Content groups in JSOUP

At the moment, Jsoup ripper does not support content groups.

TIP

JSOUP performs better than WhiteCollarRipper, therefore it should be used when possible. If a section doesn't need content groups, try extracting it using JSOUP.

To use the Jsoup ripper for a specific section, use the feedRipper attribute in the section configuration.

"sectionDefinitions" : [ {
    "name" : "seo", --> the name of the section
    "title" : "Seo", --> the title of the section
    "feedDefinitions" : [ {
      "uri" : "https://example.com/seo",
      "alibabaDefinition" : {
        "configuration" : {
          "feedRipper" : "jsoupRipper",
          "jsoupSelectors" : "index/src/jsoup/seo.properties"
        }
      }
    } ]
  }]

jsoupSelectors defines the path of the file containing the articles selectors. This file must be in under src/jsoup/ in the site code repository.

TIP

The properties file extension (opens new window) is mainly used in Java to store configurable parameters

The .properties file functions as a whitecollar where all the selectors for the section need to be identified and defined to be extracted.

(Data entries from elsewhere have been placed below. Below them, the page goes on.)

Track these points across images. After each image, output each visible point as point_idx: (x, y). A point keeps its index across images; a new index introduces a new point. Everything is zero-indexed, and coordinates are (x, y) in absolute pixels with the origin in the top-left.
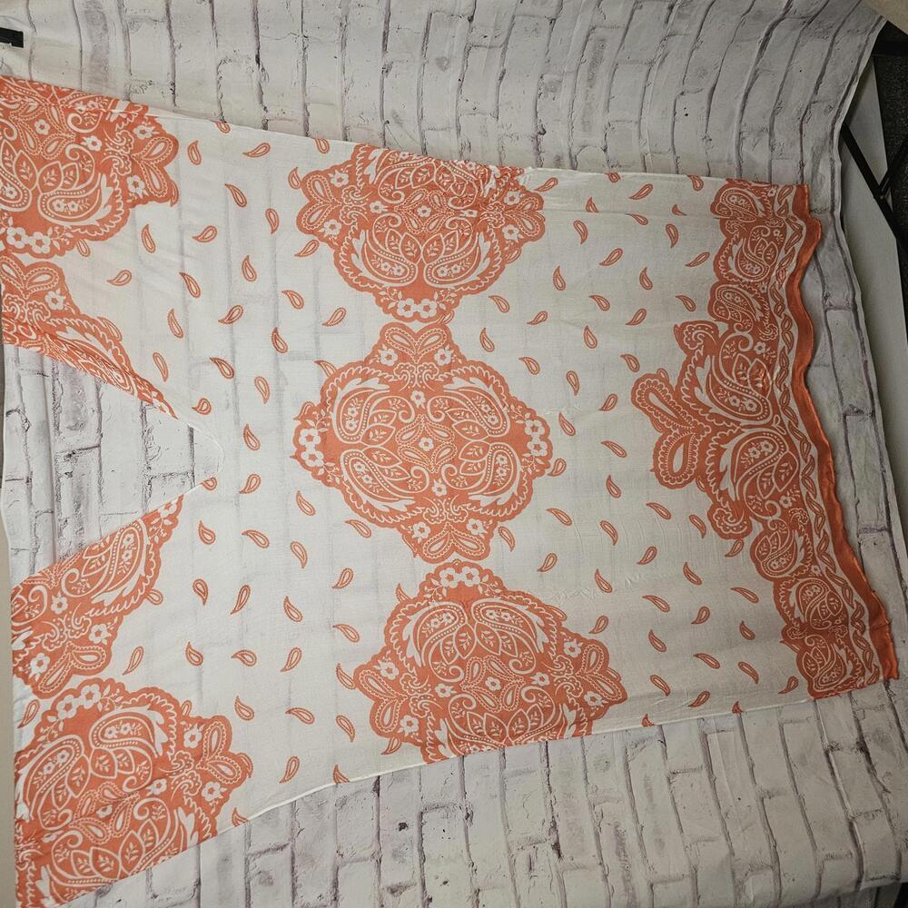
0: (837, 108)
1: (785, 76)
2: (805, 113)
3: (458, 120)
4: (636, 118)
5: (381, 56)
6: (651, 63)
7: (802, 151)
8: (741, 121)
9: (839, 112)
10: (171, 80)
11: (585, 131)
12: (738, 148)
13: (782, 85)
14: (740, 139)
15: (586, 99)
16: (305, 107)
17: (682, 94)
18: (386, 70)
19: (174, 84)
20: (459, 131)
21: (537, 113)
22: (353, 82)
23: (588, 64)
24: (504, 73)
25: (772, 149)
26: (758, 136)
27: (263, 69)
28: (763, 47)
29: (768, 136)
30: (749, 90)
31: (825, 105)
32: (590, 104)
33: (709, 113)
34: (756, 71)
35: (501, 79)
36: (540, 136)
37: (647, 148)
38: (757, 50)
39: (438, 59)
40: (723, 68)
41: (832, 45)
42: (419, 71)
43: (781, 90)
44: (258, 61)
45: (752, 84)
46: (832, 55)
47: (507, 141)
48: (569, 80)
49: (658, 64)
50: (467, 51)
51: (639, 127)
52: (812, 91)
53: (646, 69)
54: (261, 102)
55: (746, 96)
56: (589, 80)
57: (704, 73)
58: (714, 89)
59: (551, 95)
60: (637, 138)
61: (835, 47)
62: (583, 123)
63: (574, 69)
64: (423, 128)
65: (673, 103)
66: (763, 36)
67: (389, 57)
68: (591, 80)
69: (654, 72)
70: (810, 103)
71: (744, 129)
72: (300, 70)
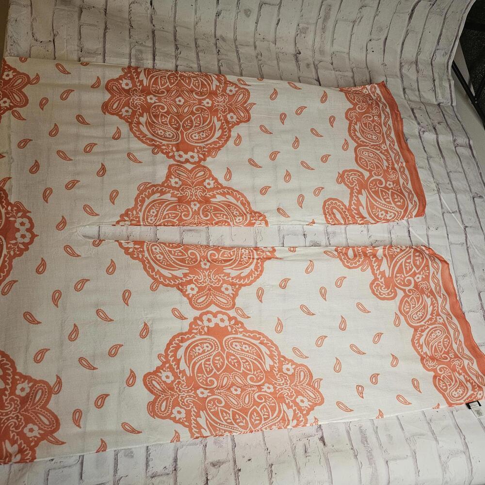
0: (449, 54)
1: (422, 35)
2: (433, 56)
3: (255, 43)
4: (346, 50)
5: (216, 7)
6: (354, 22)
7: (433, 74)
8: (401, 57)
9: (450, 56)
10: (104, 7)
11: (321, 55)
12: (400, 70)
13: (421, 39)
14: (401, 67)
15: (321, 39)
16: (175, 27)
17: (370, 40)
18: (218, 14)
19: (106, 9)
20: (255, 47)
21: (296, 44)
22: (200, 19)
23: (322, 19)
24: (279, 20)
25: (418, 72)
26: (410, 65)
27: (154, 8)
28: (411, 17)
29: (415, 65)
30: (404, 40)
31: (443, 51)
32: (323, 41)
33: (384, 51)
34: (407, 31)
35: (278, 24)
36: (297, 55)
37: (354, 65)
38: (408, 19)
39: (245, 10)
40: (391, 27)
41: (445, 19)
42: (235, 17)
43: (420, 42)
44: (151, 4)
45: (405, 38)
46: (445, 24)
47: (281, 55)
48: (312, 28)
49: (358, 22)
50: (260, 7)
51: (349, 56)
52: (436, 44)
53: (351, 25)
54: (152, 22)
55: (403, 44)
56: (323, 29)
57: (381, 30)
58: (386, 39)
59: (303, 35)
60: (348, 61)
61: (447, 20)
62: (320, 51)
63: (315, 22)
64: (237, 44)
65: (366, 45)
66: (410, 11)
67: (220, 7)
68: (324, 29)
69: (355, 27)
70: (435, 50)
71: (402, 61)
72: (173, 9)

The following is a usage example showcased in the previous step above:

ARTICLES=article, .article
TITLE=.title
URI=a
IMG=img
DATE=date
AUTHOR=.author
EXCERPT=.excerpt
SUBTITLE=.subtitle

TIP

As you can see, multiple selectors can be concatenated by commas.

# Static content with JSOUP

We can retrieve static element using the the special selector HTML_ARTICLES in our .properties file.

HTML_ARTICLES=.static-content

HTML_ARTICLES

This is a special extractor. It returns all the HTML inside the selector as static content. Use it in the layout descriptor with the value jsoupWidget.

Layout descriptor example for this section:

{
    "layouts": [
        {
            "name": "newspaper/pill",
            "key": "jsoupWidget"
        },
        "newspaper/thumb"
    ]
}

In this case, the static content is placed on top of the section, and all the articles are after it.